┌─ LISTED ENTRIES

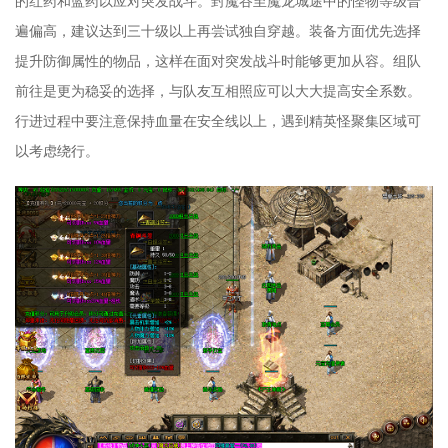
的红药和蓝药以应对突发战斗。封魔谷至魔龙城途中的怪物等级普
遍偏高，建议达到三十级以上再尝试独自穿越。装备方面优先选择
提升防御属性的物品，这样在面对突发战斗时能够更加从容。组队
前往是更为稳妥的选择，与队友互相照应可以大大提高安全系数。
行进过程中要注意保持血量在安全线以上，遇到精英怪聚集区域可
以考虑绕行。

└─

**JOB:**
Can you put every line of text in the listing into a numbered list, skipping any blank lines and leaving the pictures out?

**OUTPUT OF THE EXERCISE:**
1. 的红药和蓝药以应对突发战斗。封魔谷至魔龙城途中的怪物等级普
2. 遍偏高，建议达到三十级以上再尝试独自穿越。装备方面优先选择
3. 提升防御属性的物品，这样在面对突发战斗时能够更加从容。组队
4. 前往是更为稳妥的选择，与队友互相照应可以大大提高安全系数。
5. 行进过程中要注意保持血量在安全线以上，遇到精英怪聚集区域可
6. 以考虑绕行。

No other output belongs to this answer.